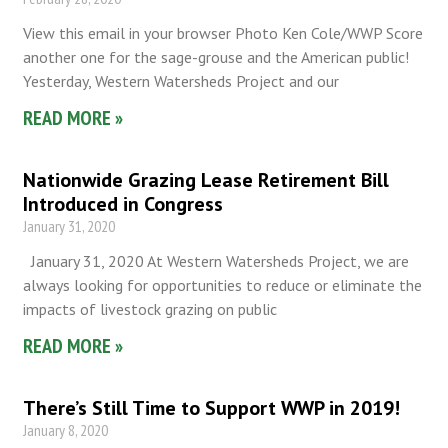
View this email in your browser Photo Ken Cole/WWP Score
another one for the sage-grouse and the American public!
Yesterday, Western Watersheds Project and our
READ MORE »
Nationwide Grazing Lease Retirement Bill
Introduced in Congress
January 31, 2020
January 31, 2020 At Western Watersheds Project, we are
always looking for opportunities to reduce or eliminate the
impacts of livestock grazing on public
READ MORE »
There’s Still Time to Support WWP in 2019!
January 8, 2020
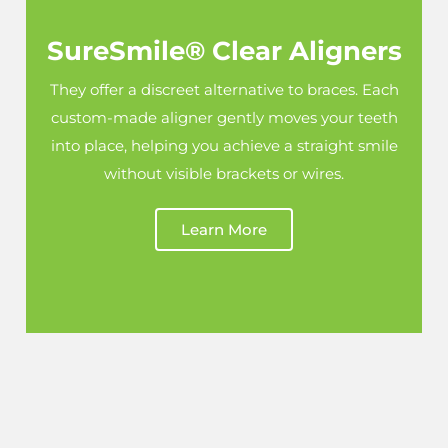
SureSmile® Clear Aligners
They offer a discreet alternative to braces. Each
custom-made aligner gently moves your teeth
into place, helping you achieve a straight smile
without visible brackets or wires.
Learn More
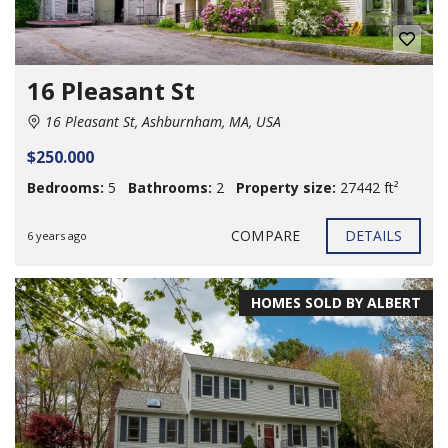
16 Pleasant St
16 Pleasant St, Ashburnham, MA, USA
$250.000
Bedrooms:
5
Bathrooms:
2
Property size:
27442 ft²
COMPARE
DETAILS
6 years ago
HOMES SOLD BY ALBERT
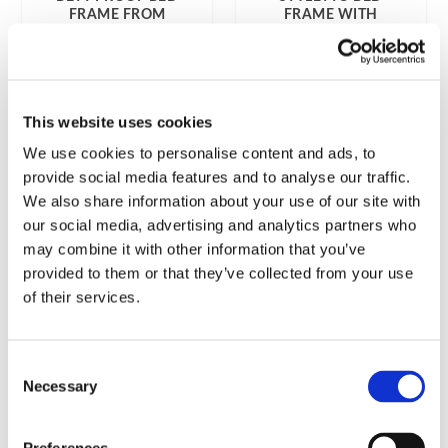
FRAME FROM
FRAME WITH
GERMAN
PERFORATED BED
FUTONWERK
BASE FROM
ÖSTERLEN WALL
BED FACTORY
7 999
kr
6 999
kr
This website uses cookies
We use cookies to personalise content and ads, to
provide social media features and to analyse our traffic.
We also share information about your use of our site with
our social media, advertising and analytics partners who
may combine it with other information that you’ve
provided to them or that they’ve collected from your use
of their services.
Consent
Necessary
Selection
SLEEPING BEAUTY
TATAMI MATTRESS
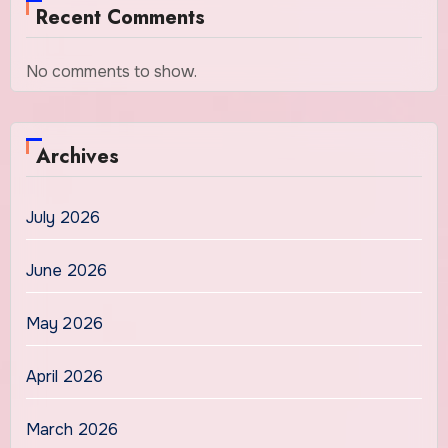
Recent Comments
No comments to show.
Archives
July 2026
June 2026
May 2026
April 2026
March 2026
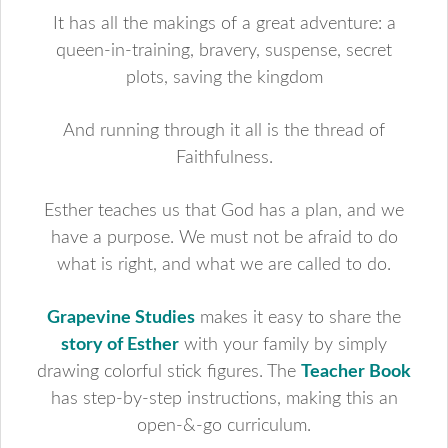
It has all the makings of a great adventure: a
queen-in-training, bravery, suspense, secret
plots, saving the kingdom
And running through it all is the thread of
Faithfulness.
Esther teaches us that God has a plan, and we
have a purpose. We must not be afraid to do
what is right, and what we are called to do.
Grapevine Studies
makes it easy to share the
story of Esther
with your family by simply
drawing colorful stick figures. The
Teacher Book
has step-by-step instructions, making this an
open-&-go curriculum.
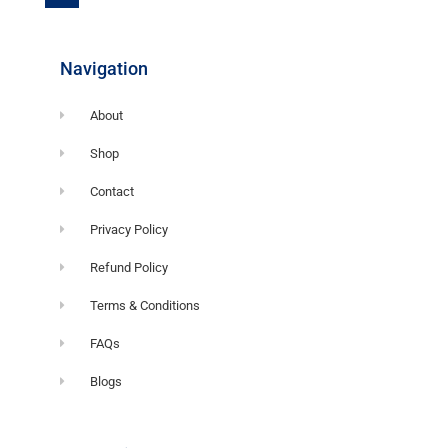
o
o
k
-
f
Navigation
About
Shop
Contact
Privacy Policy
Refund Policy
Terms & Conditions
FAQs
Blogs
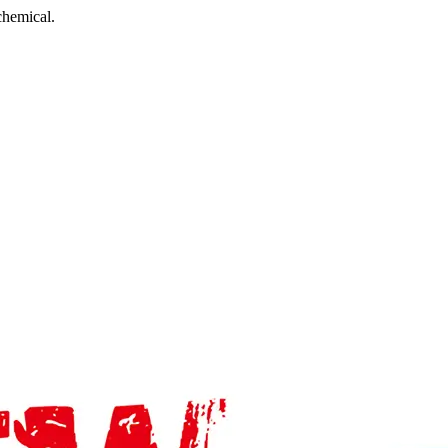
chemical.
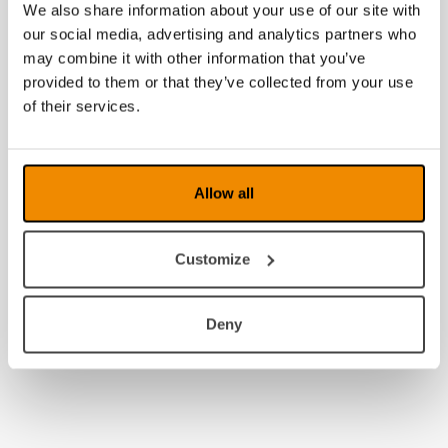
We also share information about your use of our site with
our social media, advertising and analytics partners who
may combine it with other information that you’ve
provided to them or that they’ve collected from your use
of their services.
Allow all
Customize
Deny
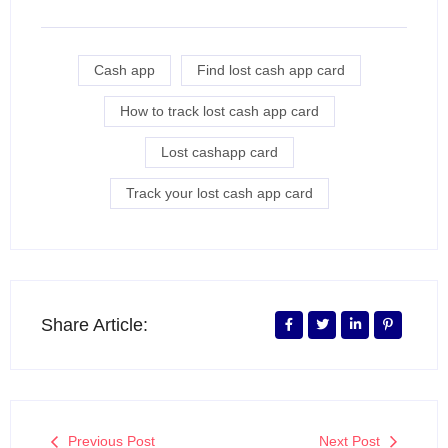
Cash app
Find lost cash app card
How to track lost cash app card
Lost cashapp card
Track your lost cash app card
Share Article:
Previous Post
Next Post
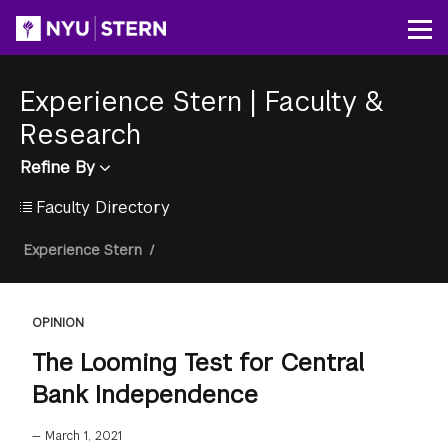
Skip
to
Op
main
content
Experience Stern
|
Faculty &
Research
Refine By
Faculty Directory
Breadcrumb
Experience Stern
/
OPINION
The Looming Test for Central
Bank Independence
—
March 1, 2021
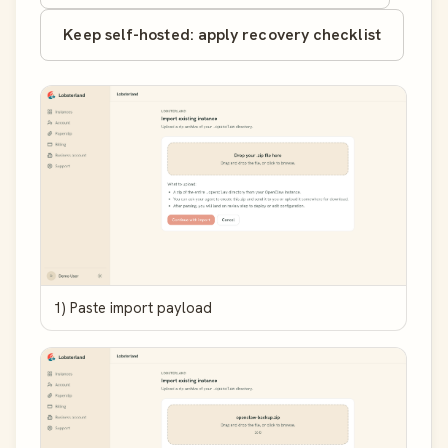
Keep self-hosted: apply recovery checklist
1) Paste import payload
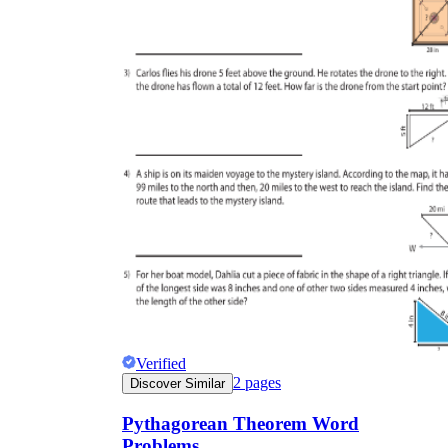
Verified
2
pages
Discover Similar
Pythagorean Theorem Word
Problems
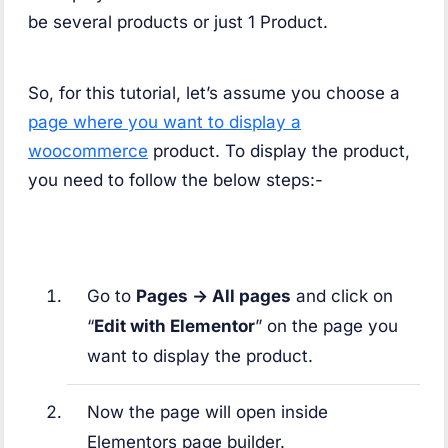
be several products or just 1 Product.
So, for this tutorial, let’s assume you choose a
page where you want to display a
woocommerce
product. To display the product,
you need to follow the below steps:-
Go to
Pages -> All pages
and click on
“
Edit with Elementor
” on the page you
want to display the product.
Now the page will open inside
Elementors page builder.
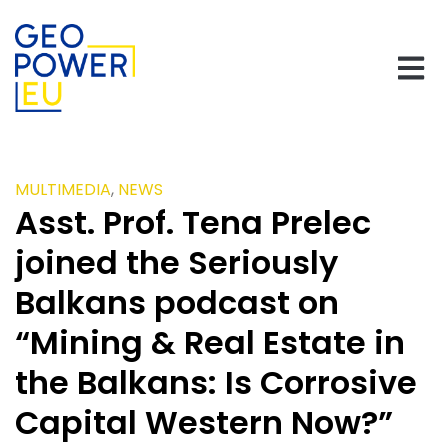
MULTIMEDIA
,
NEWS
Asst. Prof. Tena Prelec
joined the Seriously
Balkans podcast on
“Mining & Real Estate in
the Balkans: Is Corrosive
Capital Western Now?”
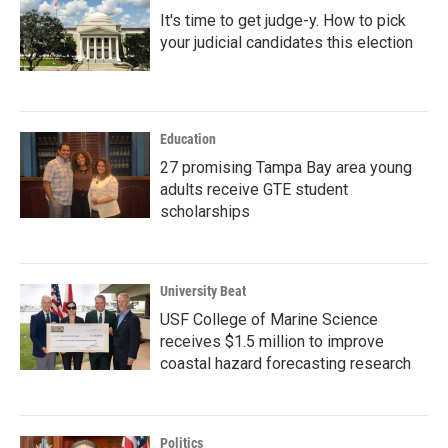
It's time to get judge-y. How to pick
your judicial candidates this election
Education
27 promising Tampa Bay area young
adults receive GTE student
scholarships
University Beat
USF College of Marine Science
receives $1.5 million to improve
coastal hazard forecasting research
Politics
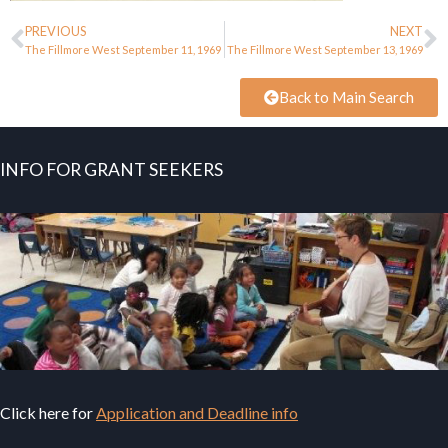
PREVIOUS
NEXT
The Fillmore West September 11, 1969
The Fillmore West September 13, 1969
Back to Main Search
INFO FOR GRANT SEEKERS
Click here for
Application and Deadline info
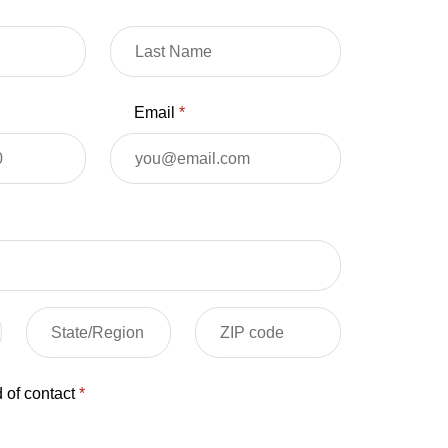
Email
*
 of contact
*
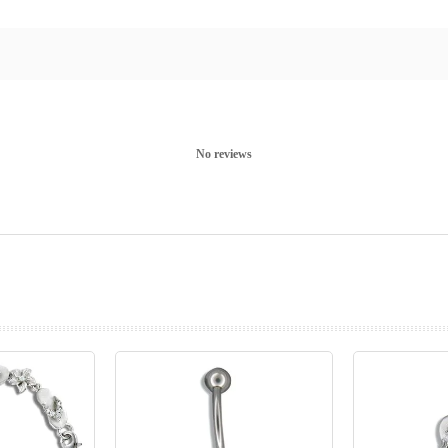
No reviews
prev
next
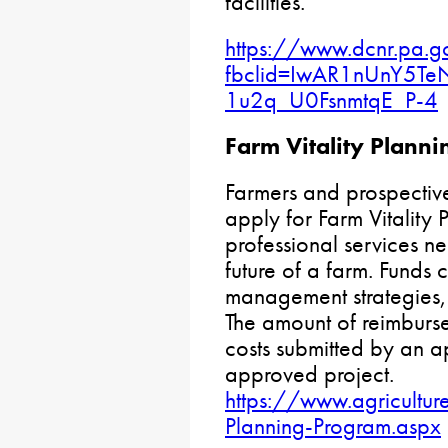
facilities.
https://www.dcnr.pa.g
fbclid=IwAR1nUnY5
1u2q_U0FsnmtqE_P-4
Farm Vitality Planni
Farmers and prospective
apply for Farm Vitality 
professional services ne
future of a farm. Funds 
management strategies, 
The amount of reimburse
costs submitted by an a
approved project.
https://www.agricultur
Planning-Program.aspx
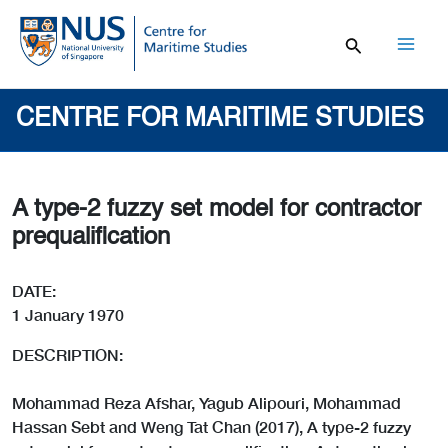
Skip
to
content
Mai
Men
CENTRE FOR MARITIME STUDIES
A type-2 fuzzy set model for contractor
prequalification
DATE:
1 January 1970
DESCRIPTION:
Mohammad Reza Afshar, Yagub Alipouri, Mohammad
Hassan Sebt and Weng Tat Chan (2017), A type-2 fuzzy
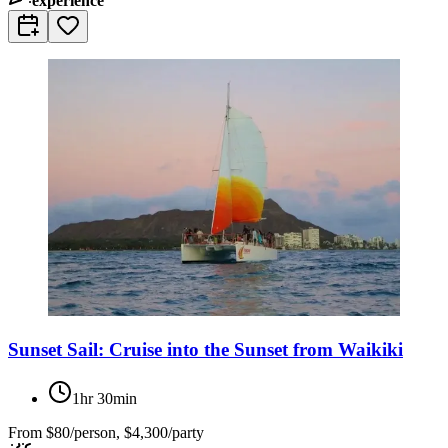
experience
Sunset Sail: Cruise into the Sunset from Waikiki
1hr 30min
From
$80/person, $4,300/party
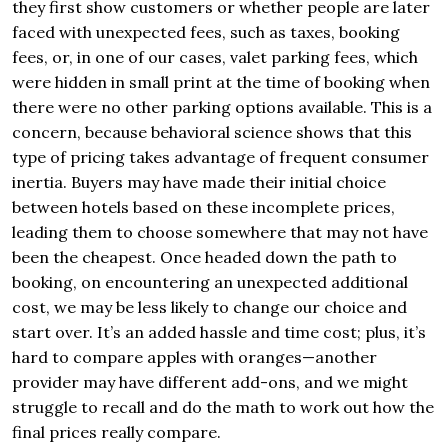
they first show customers or whether people are later
faced with unexpected fees, such as taxes, booking
fees, or, in one of our cases, valet parking fees, which
were hidden in small print at the time of booking when
there were no other parking options available. This is a
concern, because behavioral science shows that this
type of pricing takes advantage of frequent consumer
inertia. Buyers may have made their initial choice
between hotels based on these incomplete prices,
leading them to choose somewhere that may not have
been the cheapest. Once headed down the path to
booking, on encountering an unexpected additional
cost, we may be less likely to change our choice and
start over. It’s an added hassle and time cost; plus, it’s
hard to compare apples with oranges—another
provider may have different add-ons, and we might
struggle to recall and do the math to work out how the
final prices really compare.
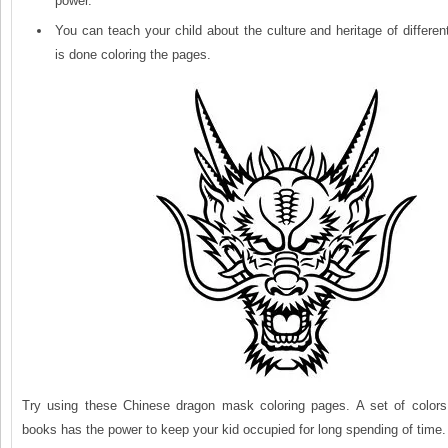
power.
You can teach your child about the culture and heritage of differen
is done coloring the pages.
Try using these Chinese dragon mask coloring pages. A set of color
books has the power to keep your kid occupied for long spending of time.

--- --- ---

Copy the text of all the data again, replacing every "READ MORE" with "CONTINUE READING" and leaving everything else unchanged. Leave the pictures out.

View this email in your browser Photo Ken Cole/WWP Score
another one for the sage-grouse and the American public!
Yesterday, Western Watersheds Project and our
CONTINUE READING »
Nationwide Grazing Lease Retirement Bill
Introduced in Congress
January 31, 2020
January 31, 2020 At Western Watersheds Project, we are
always looking for opportunities to reduce or eliminate the
impacts of livestock grazing on public
CONTINUE READING »
There’s Still Time to Support WWP in 2019!
January 8, 2020
SureSmile® Clear Aligners
They offer a discreet alternative to braces. Each
custom-made aligner gently moves your teeth
into place, helping you achieve a straight smile
without visible brackets or wires.
Learn More
16 Pleasant St
16 Pleasant St, Ashburnham, MA, USA
$250.000
Bedrooms:
5
Bathrooms:
2
Property size:
27442 ft²
COMPARE
DETAILS
6 years ago
HOMES SOLD BY ALBERT
FRAME FROM
FRAME WITH
GERMAN
PERFORATED BED
FUTONWERK
BASE FROM
ÖSTERLEN WALL
BED FACTORY
7 999
kr
6 999
kr
This website uses cookies
We use cookies to personalise content and ads, to
provide social media features and to analyse our traffic.
We also share information about your use of our site with
our social media, advertising and analytics partners who
may combine it with other information that you’ve
provided to them or that they’ve collected from your use
of their services.
Consent
Necessary
Selection
SLEEPING BEAUTY
TATAMI MATTRESS
Recent Comments
No comments to show.
Archives
July 2026
June 2026
May 2026
April 2026
March 2026
It has all the makings of a great adventure: a
queen-in-training, bravery, suspense, secret
plots, saving the kingdom
And running through it all is the thread of
Faithfulness.
Esther teaches us that God has a plan, and we
have a purpose. We must not be afraid to do
what is right, and what we are called to do.
Grapevine Studies
makes it easy to share the
story of Esther
with your family by simply
drawing colorful stick figures. The
Teacher Book
has step-by-step instructions, making this an
open-&-go curriculum.
o
o
k
-
f
Navigation
About
Shop
Contact
Privacy Policy
Refund Policy
Terms & Conditions
FAQs
Blogs
chemical.
We also share information about your use of our site with
our social media, advertising and analytics partners who
may combine it with other information that you’ve
provided to them or that they’ve collected from your use
of their services.
Allow all
Customize
Deny
Cash app
Find lost cash app card
How to track lost cash app card
Lost cashapp card
Track your lost cash app card
Share Article:
Previous Post
Next Post
Skip
to
Op
main
content
Experience Stern
|
Faculty &
Research
Refine By
Faculty Directory
Breadcrumb
Experience Stern
/
OPINION
The Looming Test for Central
Bank Independence
—
March 1, 2021
Keep self-hosted: apply recovery checklist
1) Paste import payload
Verified
2
pages
Discover Similar
Pythagorean Theorem Word
Problems
be several products or just 1 Product.
So, for this tutorial, let’s assume you choose a
page where you want to display a
woocommerce
product. To display the product,
you need to follow the below steps:-
Go to
Pages -> All pages
and click on
“
Edit with Elementor
” on the page you
want to display the product.
Now the page will open inside
Elementors page builder.
MULTIMEDIA
,
NEWS
Asst. Prof. Tena Prelec
joined the Seriously
Balkans podcast on
“Mining & Real Estate in
the Balkans: Is Corrosive
Capital Western Now?”
It's time to get judge-y. How to pick
your judicial candidates this election
Education
27 promising Tampa Bay area young
adults receive GTE student
scholarships
University Beat
USF College of Marine Science
receives $1.5 million to improve
coastal hazard forecasting research
Politics
PREVIOUS
NEXT
The Fillmore West September 11, 1969
The Fillmore West September 13, 1969
Back to Main Search
INFO FOR GRANT SEEKERS
Click here for
Application and Deadline info
Email
*
 of contact
*
No reviews
prev
next
facilities.
https://www.dcnr.pa.g
fbclid=IwAR1nUnY5
1u2q_U0FsnmtqE_P-4
Farm Vitality Planni
Farmers and prospective
apply for Farm Vitality 
professional services ne
future of a farm. Funds 
management strategies, 
The amount of reimburse
costs submitted by an a
approved project.
https://www.agricultur
Planning-Program.aspx
Skip
to
content
Mai
Men
CENTRE FOR MARITIME STUDIES
A type-2 fuzzy set model for contractor
prequalification
DATE:
1 January 1970
DESCRIPTION:
Mohammad Reza Afshar, Yagub Alipouri, Mohammad
Hassan Sebt and Weng Tat Chan (2017), A type-2 fuzzy
experience
Sunset Sail: Cruise into the Sunset from Waikiki
1hr 30min
From
$80/person, $4,300/party
they first show customers or whether people are later
faced with unexpected fees, such as taxes, booking
fees, or, in one of our cases, valet parking fees, which
were hidden in small print at the time of booking when
there were no other parking options available. This is a
concern, because behavioral science shows that this
type of pricing takes advantage of frequent consumer
inertia. Buyers may have made their initial choice
between hotels based on these incomplete prices,
leading them to choose somewhere that may not have
been the cheapest. Once headed down the path to
booking, on encountering an unexpected additional
cost, we may be less likely to change our choice and
start over. It’s an added hassle and time cost; plus, it’s
hard to compare apples with oranges—another
provider may have different add-ons, and we might
struggle to recall and do the math to work out how the
final prices really compare.
power.
You can teach your child about the culture and heritage of differen
is done coloring the pages.
Try using these Chinese dragon mask coloring pages. A set of color
books has the power to keep your kid occupied for long spending of time.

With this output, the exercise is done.